RECORD EXTRACTS:

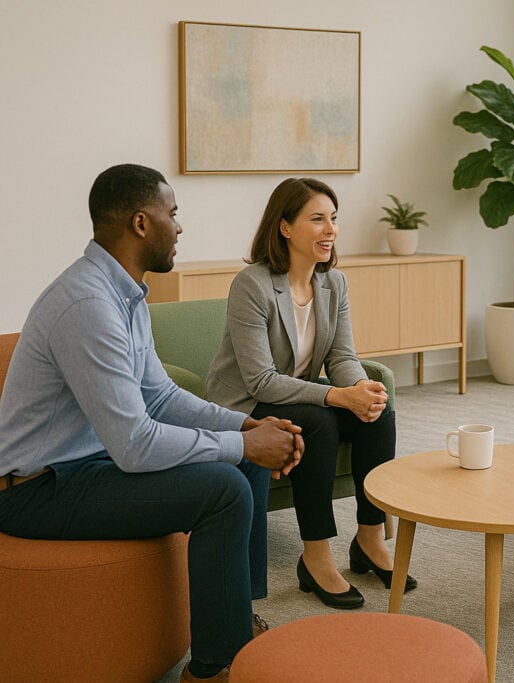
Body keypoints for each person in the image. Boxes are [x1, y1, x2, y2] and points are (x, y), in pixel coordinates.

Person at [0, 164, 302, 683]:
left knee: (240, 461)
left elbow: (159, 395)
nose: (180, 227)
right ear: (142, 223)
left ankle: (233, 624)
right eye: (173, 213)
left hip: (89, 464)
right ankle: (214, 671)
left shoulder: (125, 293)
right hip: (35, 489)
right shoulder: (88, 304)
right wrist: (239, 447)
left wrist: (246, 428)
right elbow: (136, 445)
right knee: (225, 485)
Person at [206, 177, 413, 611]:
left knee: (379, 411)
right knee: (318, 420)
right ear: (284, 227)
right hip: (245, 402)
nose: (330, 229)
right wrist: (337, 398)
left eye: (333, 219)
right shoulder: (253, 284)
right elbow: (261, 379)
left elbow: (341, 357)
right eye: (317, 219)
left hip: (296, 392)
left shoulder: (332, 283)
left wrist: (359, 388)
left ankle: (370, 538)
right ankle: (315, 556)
--
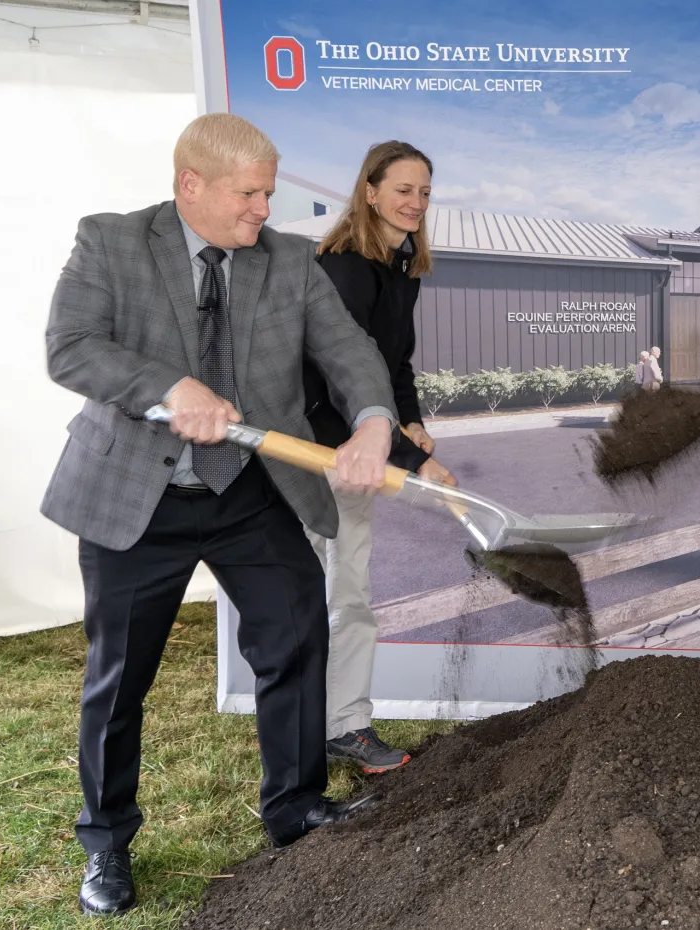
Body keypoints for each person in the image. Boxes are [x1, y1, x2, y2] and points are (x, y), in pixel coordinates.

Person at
...
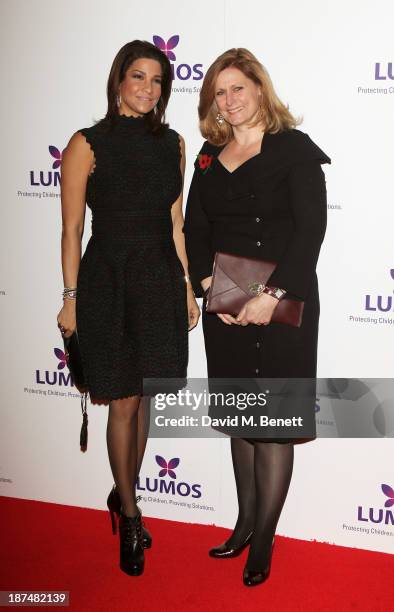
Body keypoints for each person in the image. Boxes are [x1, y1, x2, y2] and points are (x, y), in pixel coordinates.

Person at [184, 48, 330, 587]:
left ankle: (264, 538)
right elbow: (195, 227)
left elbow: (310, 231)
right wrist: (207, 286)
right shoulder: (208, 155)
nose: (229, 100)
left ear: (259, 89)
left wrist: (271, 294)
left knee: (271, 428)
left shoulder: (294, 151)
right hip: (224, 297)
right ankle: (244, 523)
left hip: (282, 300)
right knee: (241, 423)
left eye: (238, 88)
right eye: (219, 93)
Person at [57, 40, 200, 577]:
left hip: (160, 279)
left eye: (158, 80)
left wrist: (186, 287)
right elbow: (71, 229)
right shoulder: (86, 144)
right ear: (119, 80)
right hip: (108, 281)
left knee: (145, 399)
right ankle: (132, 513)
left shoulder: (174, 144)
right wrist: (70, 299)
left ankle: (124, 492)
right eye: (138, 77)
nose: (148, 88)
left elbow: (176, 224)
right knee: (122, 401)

YOUR TASK: Repeat, character for character, the lines of the material above from the line with "left knee: (271, 428)" through the line with "right hip: (108, 281)".

EXPECTED ANSWER:
left knee: (271, 428)
left shoulder: (294, 151)
right hip: (224, 297)
right ankle: (244, 523)
left hip: (282, 300)
right knee: (241, 423)
left eye: (238, 88)
right eye: (219, 93)
Person at [57, 40, 200, 577]:
left hip: (160, 279)
left eye: (158, 80)
left wrist: (186, 287)
right elbow: (71, 229)
right shoulder: (86, 144)
right ear: (119, 80)
right hip: (108, 281)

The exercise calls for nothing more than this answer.